Is it possible to save sex for marriage in our hyper-sexualized culture?
Don’t buy the lie that “everyone is doing it” or that you need to have sex to prove something to someone.
When you have sex, you give something to someone that you can never get back. The more often you have sex with different partners, the less of yourself you have to give.
Saving sex until marriage is a commitment that requires discipline and planning. Avoid situations or intimate settings that may compromise your commitment, such as being alone with someone you are attracted to or drinking alcohol. Plan activities with friends or in groups. Find friends who support your decision.

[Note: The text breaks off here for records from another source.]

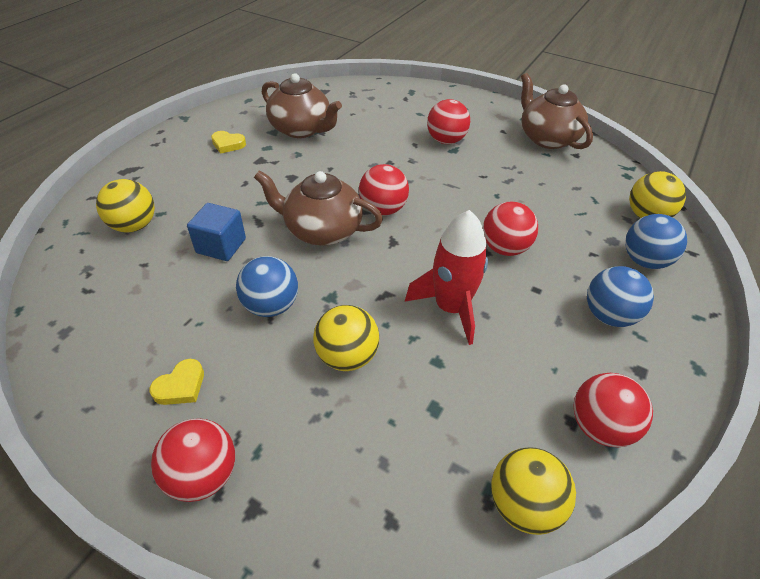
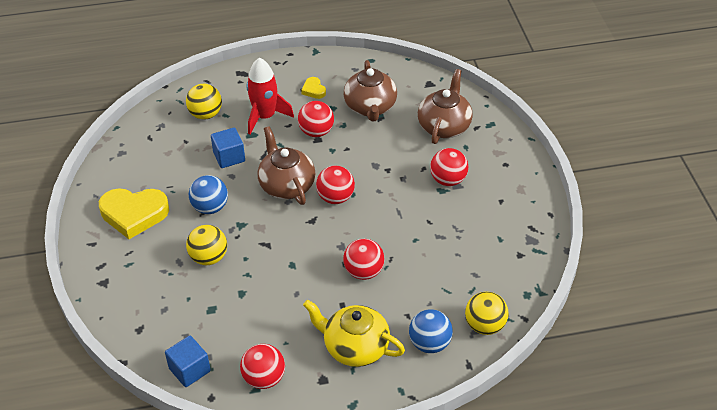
camera: 50 degrees right, 0 degrees up
(181, 386) = (134, 214): yellow heart -> yellow heart, size x2.18
(203, 475) = (102, 256): red ball -> red ball (316, 132)
(451, 308) = (285, 276): red rocket -> red rocket (265, 117)
(523, 504) = (189, 370): yellow ball -> blue cube
(547, 138) = (522, 229): brown teapot -> brown teapot (444, 126)
(609, 315) = (355, 347): blue ball -> yellow teapot

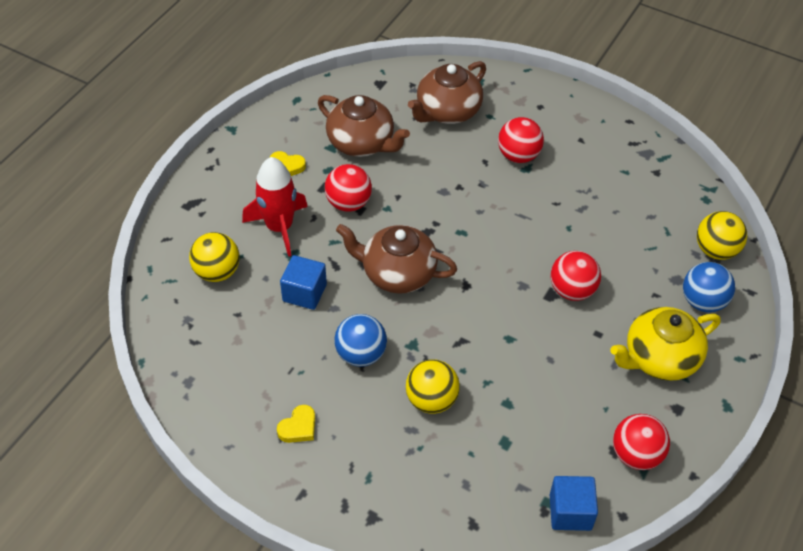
camera: 50 degrees left, 5 degrees up
(134, 214) = (298, 427): yellow heart -> yellow heart, size x0.46
(335, 198) = (455, 248): red ball -> none
(444, 126) = (447, 111): brown teapot -> brown teapot turned 105 degrees counterclockwise

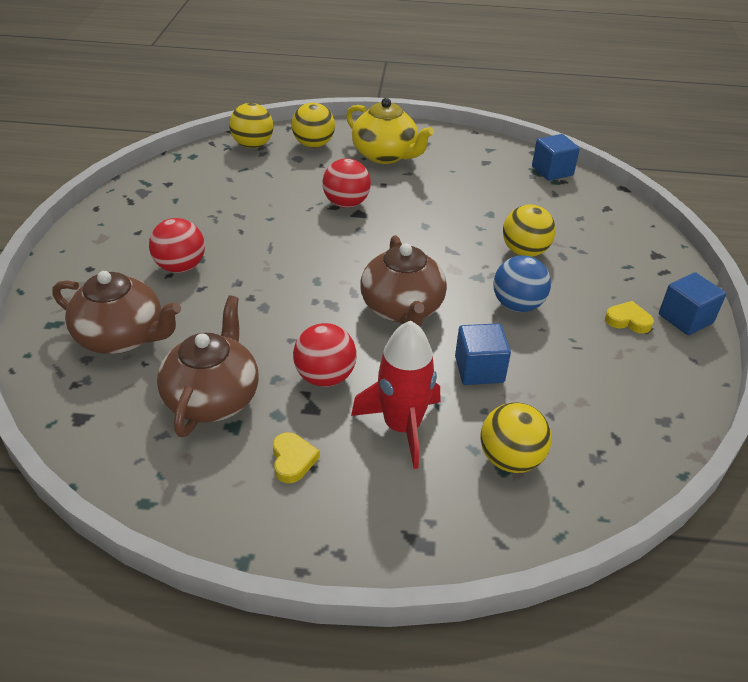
camera: 115 degrees left, 10 degrees down
(275, 476) = (685, 319): none -> blue cube
(636, 455) = (480, 153): red ball -> none
(703, 302) = (313, 144): blue ball -> yellow ball

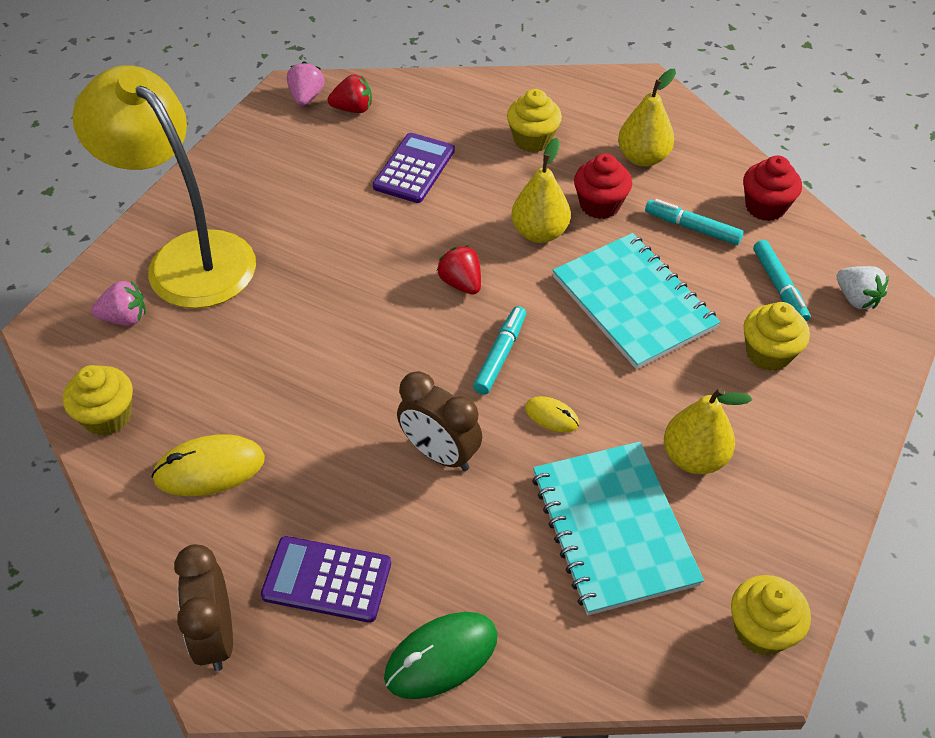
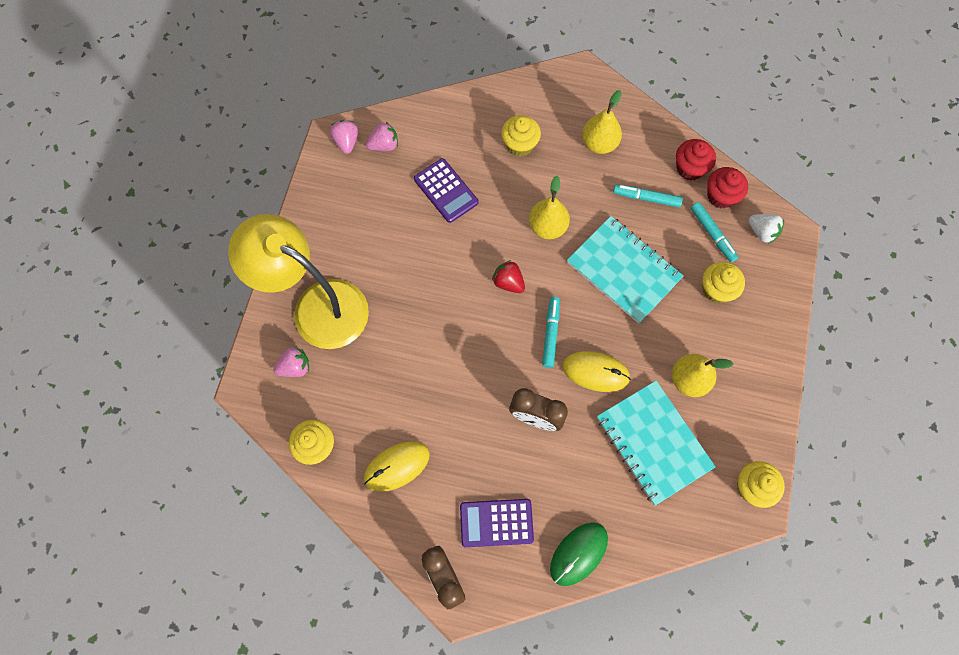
camera: 15 degrees left, 20 degrees up
(353, 109) = (384, 145): red strawberry -> pink strawberry
(414, 169) = (446, 191): purple calculator -> purple calculator turned 135 degrees clockwise
(551, 416) = (595, 372): yellow mouse -> yellow mouse, size x1.83
(599, 205) = (581, 193): red cupcake -> red cupcake (721, 196)

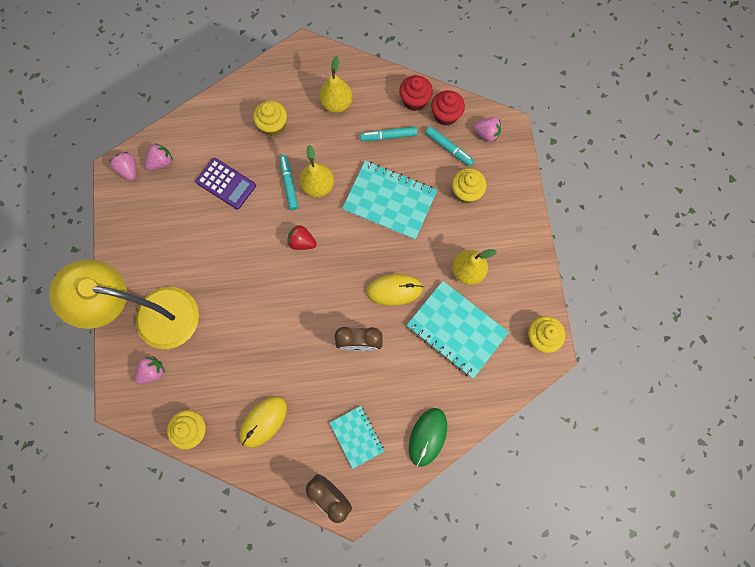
camera: 20 degrees left, 5 degrees up
(496, 523) = (357, 436): purple calculator -> turquoise notebook
(551, 333) = (349, 272): turquoise marker -> turquoise marker (289, 184)
(762, 232) = (486, 134): white strawberry -> pink strawberry

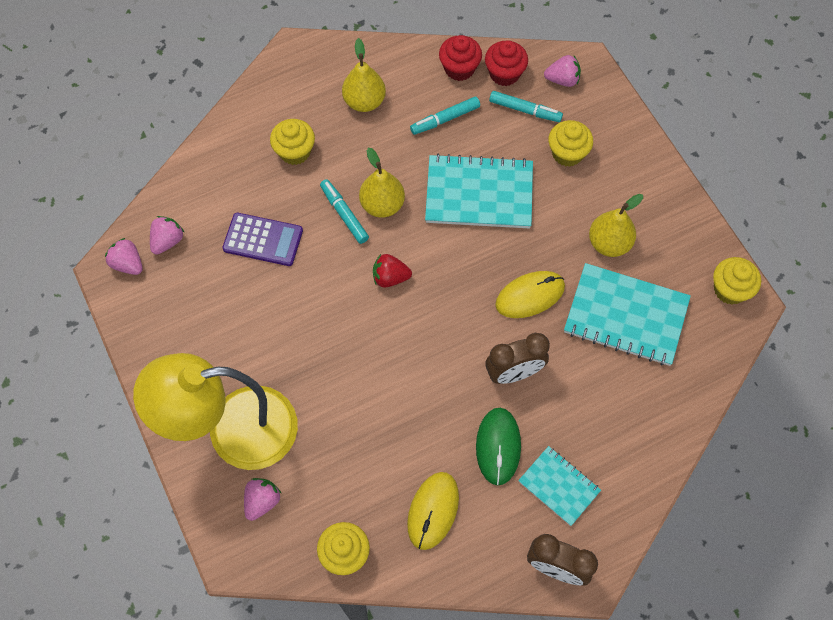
camera: 20 degrees left, 10 degrees down
(428, 436) = (646, 454): green mouse -> green mouse (498, 446)

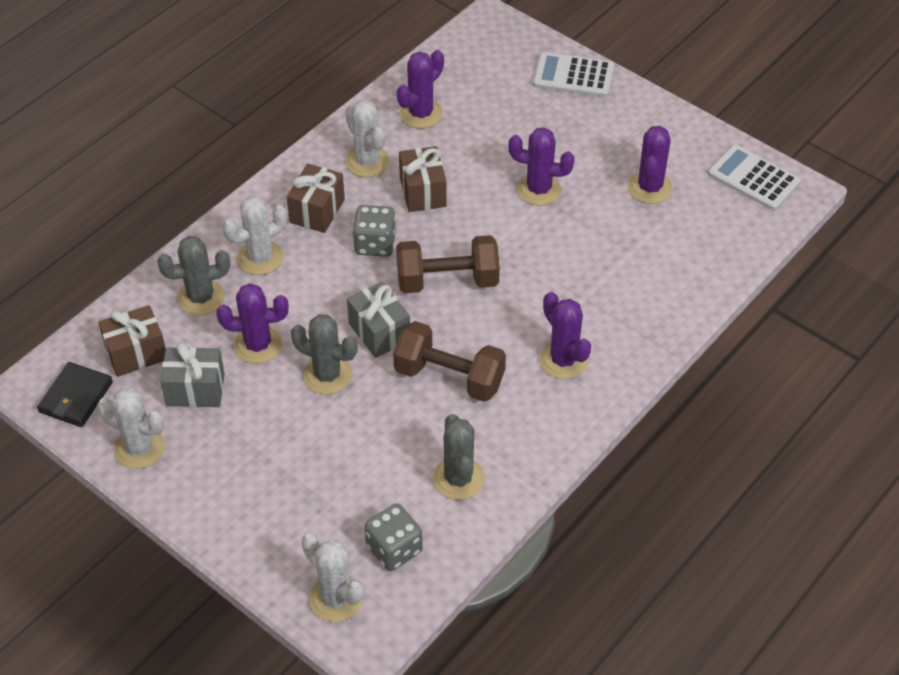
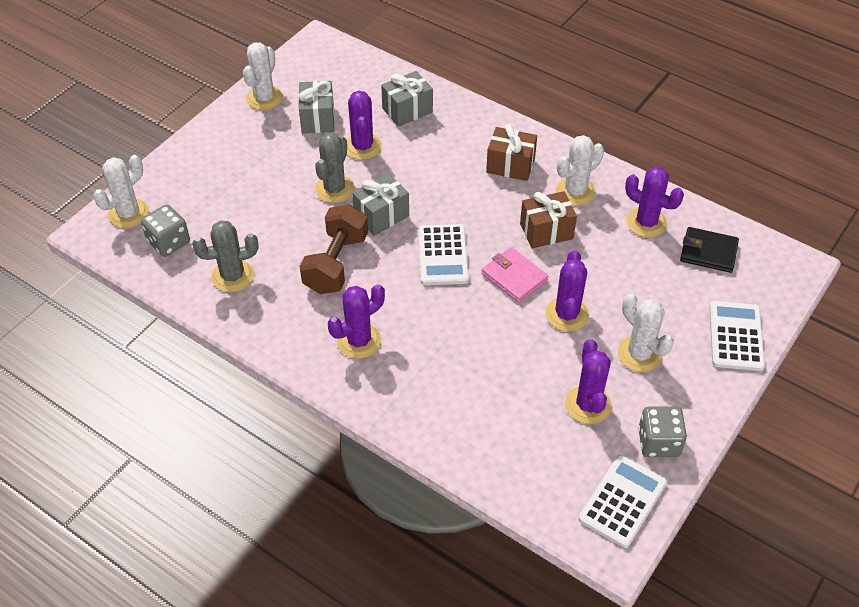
camera: 85 degrees right, 0 degrees up
(76, 397) = (309, 61): black wallet -> black wallet (708, 252)
(136, 353) = (350, 84): brown gift -> none
(201, 297) = (407, 110): grey cactus -> grey gift
(260, 258) = (452, 138): white cactus -> white cactus (639, 354)
(375, 244) = (478, 205): grey dice -> grey dice (658, 442)
(447, 281) = (443, 255): brown dumbbell -> white calculator
(485, 224) = (514, 277): none -> pink wallet
(650, 188) = (588, 405): purple cactus -> purple cactus turned 75 degrees clockwise

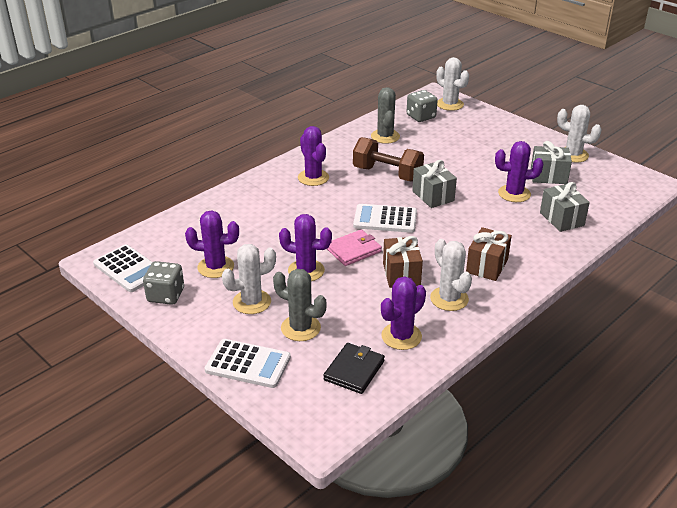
camera: 100 degrees right, 15 degrees down
(334, 189) = (465, 178): grey cactus -> grey cactus (300, 328)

Why should I save sex until marriage?
Waiting to have sex has a lot of physical and emotional benefits, including:
- Avoiding unplanned pregnancy.
- Avoiding the side effects and concerns about the safety of hormonal contraception (birth control pills, the patch, injections, IUDs, etc.). A study of 1.8 million women showed a 20% increase in breast cancer in women who take birth control pills. The risk increases the longer you are on the pill.
- Avoiding sexually transmitted infections like herpes, chlamydia, or HPV (human papilloma virus). More than 80% of sexually active people will contract HPV in their lifetime. HPV can cause several types of cancer, including cervical cancer.
- Avoiding the stress that comes from worrying about unplanned pregnancy or contracting an STI.
- Putting your energy into work and school.
- Being able to focus on achieving your goals and planning your future.
- Developing healthy friendships without the pressure of sex.
“For human beings, of course, sex is about much more than the body. It’s the emotional or psychological dimension of sex that makes it distinctively human. Our entire person — mind, body, and feelings — is involved. That’s why sexual intimacy has potentially powerful emotional consequences.”
I lost my virginity when I was 15. My boyfriend and I thought we loved each other. But once we began having sex, it completely destroyed any love we had. I felt he was no longer interested in spending time with me — he was interested in spending time with my body.